TASK BRIEF:
Look through the data below for the line with "left ankle: (202, 232, 0)" and the line with "right knee: (79, 268, -27)", then transcribe exactly from the first through the second, leaving out all pictures.

MATERIAL PROVIDED:

====================

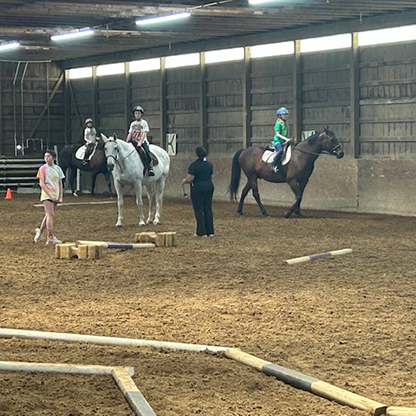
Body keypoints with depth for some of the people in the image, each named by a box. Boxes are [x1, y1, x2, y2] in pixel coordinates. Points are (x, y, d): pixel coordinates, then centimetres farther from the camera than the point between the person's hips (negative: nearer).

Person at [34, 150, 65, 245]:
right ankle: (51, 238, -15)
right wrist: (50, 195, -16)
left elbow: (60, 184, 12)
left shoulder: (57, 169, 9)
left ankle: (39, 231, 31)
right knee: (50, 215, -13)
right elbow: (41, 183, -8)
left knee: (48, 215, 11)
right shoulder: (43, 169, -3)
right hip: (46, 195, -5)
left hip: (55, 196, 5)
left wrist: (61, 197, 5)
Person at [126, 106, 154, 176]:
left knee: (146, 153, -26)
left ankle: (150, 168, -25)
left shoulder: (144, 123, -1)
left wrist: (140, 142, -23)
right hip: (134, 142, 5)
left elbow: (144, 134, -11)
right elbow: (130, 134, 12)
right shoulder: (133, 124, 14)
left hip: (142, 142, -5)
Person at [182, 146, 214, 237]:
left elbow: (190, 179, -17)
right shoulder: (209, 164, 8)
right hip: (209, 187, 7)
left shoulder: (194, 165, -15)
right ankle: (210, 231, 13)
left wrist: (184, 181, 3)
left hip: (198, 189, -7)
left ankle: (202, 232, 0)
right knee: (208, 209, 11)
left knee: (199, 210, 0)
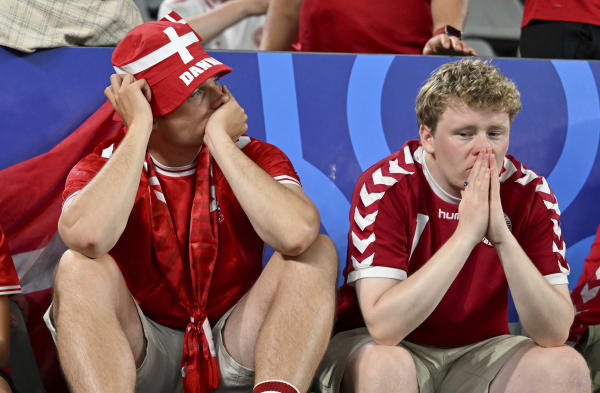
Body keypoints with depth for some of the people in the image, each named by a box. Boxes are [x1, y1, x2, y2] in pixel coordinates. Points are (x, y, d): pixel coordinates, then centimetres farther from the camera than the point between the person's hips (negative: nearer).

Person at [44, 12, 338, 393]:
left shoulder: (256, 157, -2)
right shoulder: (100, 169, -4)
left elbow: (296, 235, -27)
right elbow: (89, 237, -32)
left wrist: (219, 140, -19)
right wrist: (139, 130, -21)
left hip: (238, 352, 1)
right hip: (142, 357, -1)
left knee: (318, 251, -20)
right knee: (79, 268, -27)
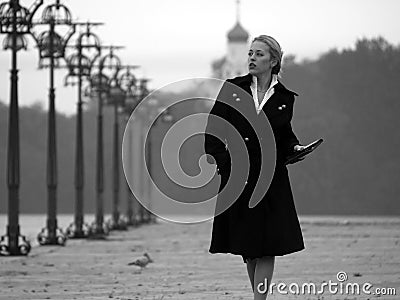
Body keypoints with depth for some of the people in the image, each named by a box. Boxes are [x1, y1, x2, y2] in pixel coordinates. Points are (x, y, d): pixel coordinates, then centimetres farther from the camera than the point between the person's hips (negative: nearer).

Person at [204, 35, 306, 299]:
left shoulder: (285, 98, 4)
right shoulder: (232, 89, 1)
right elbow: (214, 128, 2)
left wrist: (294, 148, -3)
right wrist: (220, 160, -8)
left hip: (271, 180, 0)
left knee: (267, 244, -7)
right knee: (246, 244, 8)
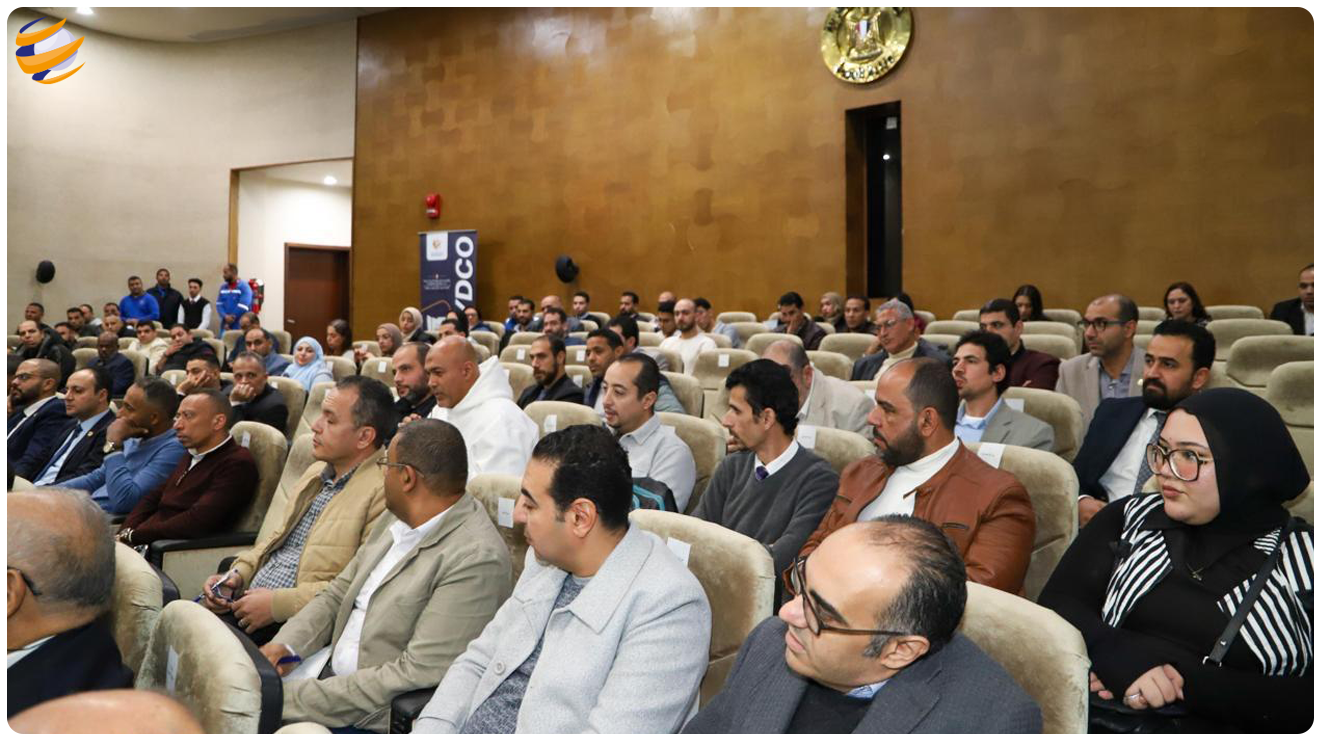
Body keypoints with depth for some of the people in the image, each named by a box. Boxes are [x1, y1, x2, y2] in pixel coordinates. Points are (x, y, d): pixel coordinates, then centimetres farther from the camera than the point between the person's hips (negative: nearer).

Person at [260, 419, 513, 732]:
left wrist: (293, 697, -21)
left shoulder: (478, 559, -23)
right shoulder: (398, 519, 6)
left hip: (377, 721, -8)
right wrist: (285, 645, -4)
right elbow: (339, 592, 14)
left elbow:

====================

ANSWER BOX:
left ankle: (202, 232, 0)
right knee: (208, 209, 11)
left knee: (199, 210, 0)
Body keypoints with depth for some of the people in the image, each named by a box. Boxes are [x1, y1, x2, y2] in pixel coordinates. Points are (x, y, d): pixel coordinates, then centimetres farther from the camera than the point between the person's hips (negative: nearer).

Person at [44, 12, 338, 393]:
left shoulder: (256, 157, -2)
right shoulder: (100, 169, -4)
left elbow: (296, 235, -27)
right elbow: (89, 237, -32)
left wrist: (219, 140, -19)
right wrist: (139, 130, -21)
left hip: (238, 352, 1)
right hip: (142, 357, -1)
left knee: (318, 251, -20)
right knee: (79, 268, -27)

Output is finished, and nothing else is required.